**Task prompt**
Copy out the records again, swapping "bbox" for "bounding box" everywhere and changing nothing else.

**Input data**
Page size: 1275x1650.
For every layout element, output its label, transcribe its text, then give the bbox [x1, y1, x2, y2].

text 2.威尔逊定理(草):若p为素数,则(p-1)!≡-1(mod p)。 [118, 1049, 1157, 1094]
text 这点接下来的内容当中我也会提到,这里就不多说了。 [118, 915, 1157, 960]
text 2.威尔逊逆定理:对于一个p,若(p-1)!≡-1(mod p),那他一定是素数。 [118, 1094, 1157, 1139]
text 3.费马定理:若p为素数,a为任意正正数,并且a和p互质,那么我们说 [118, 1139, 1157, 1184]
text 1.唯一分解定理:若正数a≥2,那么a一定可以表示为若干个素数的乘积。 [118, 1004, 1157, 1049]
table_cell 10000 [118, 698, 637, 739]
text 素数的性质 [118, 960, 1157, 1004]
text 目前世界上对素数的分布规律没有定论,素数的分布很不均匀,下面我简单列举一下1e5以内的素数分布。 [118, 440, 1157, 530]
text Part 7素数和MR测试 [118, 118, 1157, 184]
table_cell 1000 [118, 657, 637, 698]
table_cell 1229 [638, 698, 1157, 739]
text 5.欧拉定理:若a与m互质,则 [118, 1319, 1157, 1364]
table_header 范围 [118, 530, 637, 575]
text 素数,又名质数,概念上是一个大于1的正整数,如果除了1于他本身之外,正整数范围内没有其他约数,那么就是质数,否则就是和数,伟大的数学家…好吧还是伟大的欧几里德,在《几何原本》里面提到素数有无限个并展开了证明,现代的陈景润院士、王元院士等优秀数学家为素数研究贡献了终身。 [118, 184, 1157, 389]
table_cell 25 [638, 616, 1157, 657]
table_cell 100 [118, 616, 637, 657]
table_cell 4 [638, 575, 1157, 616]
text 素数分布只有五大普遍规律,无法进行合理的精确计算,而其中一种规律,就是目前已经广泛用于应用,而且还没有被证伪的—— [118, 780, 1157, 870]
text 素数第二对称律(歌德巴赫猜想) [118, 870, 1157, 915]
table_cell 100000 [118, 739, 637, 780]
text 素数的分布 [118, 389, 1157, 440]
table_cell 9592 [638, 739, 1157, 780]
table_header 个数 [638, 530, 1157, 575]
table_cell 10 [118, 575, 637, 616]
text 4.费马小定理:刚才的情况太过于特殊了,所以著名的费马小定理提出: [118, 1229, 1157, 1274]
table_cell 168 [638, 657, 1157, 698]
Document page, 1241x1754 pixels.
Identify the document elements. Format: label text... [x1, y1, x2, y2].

**Full response**
Page size: 1275x1650.
For every layout element, output its label, transcribe its text, then give the bounding box [x1, y1, x2, y2].

text 2.威尔逊定理(草):若p为素数,则(p-1)!≡-1(mod p)。 [118, 1049, 1157, 1094]
text 这点接下来的内容当中我也会提到,这里就不多说了。 [118, 915, 1157, 960]
text 2.威尔逊逆定理:对于一个p,若(p-1)!≡-1(mod p),那他一定是素数。 [118, 1094, 1157, 1139]
text 3.费马定理:若p为素数,a为任意正正数,并且a和p互质,那么我们说 [118, 1139, 1157, 1184]
text 1.唯一分解定理:若正数a≥2,那么a一定可以表示为若干个素数的乘积。 [118, 1004, 1157, 1049]
table_cell 10000 [118, 698, 637, 739]
text 素数的性质 [118, 960, 1157, 1004]
text 目前世界上对素数的分布规律没有定论,素数的分布很不均匀,下面我简单列举一下1e5以内的素数分布。 [118, 440, 1157, 530]
text Part 7素数和MR测试 [118, 118, 1157, 184]
table_cell 1000 [118, 657, 637, 698]
table_cell 1229 [638, 698, 1157, 739]
text 5.欧拉定理:若a与m互质,则 [118, 1319, 1157, 1364]
table_header 范围 [118, 530, 637, 575]
text 素数,又名质数,概念上是一个大于1的正整数,如果除了1于他本身之外,正整数范围内没有其他约数,那么就是质数,否则就是和数,伟大的数学家…好吧还是伟大的欧几里德,在《几何原本》里面提到素数有无限个并展开了证明,现代的陈景润院士、王元院士等优秀数学家为素数研究贡献了终身。 [118, 184, 1157, 389]
table_cell 25 [638, 616, 1157, 657]
table_cell 100 [118, 616, 637, 657]
table_cell 4 [638, 575, 1157, 616]
text 素数分布只有五大普遍规律,无法进行合理的精确计算,而其中一种规律,就是目前已经广泛用于应用,而且还没有被证伪的—— [118, 780, 1157, 870]
text 素数第二对称律(歌德巴赫猜想) [118, 870, 1157, 915]
table_cell 100000 [118, 739, 637, 780]
text 素数的分布 [118, 389, 1157, 440]
table_cell 9592 [638, 739, 1157, 780]
table_header 个数 [638, 530, 1157, 575]
table_cell 10 [118, 575, 637, 616]
text 4.费马小定理:刚才的情况太过于特殊了,所以著名的费马小定理提出: [118, 1229, 1157, 1274]
table_cell 168 [638, 657, 1157, 698]
Document page, 1241x1754 pixels.
Identify the document elements. Format: label text... [x1, y1, x2, y2].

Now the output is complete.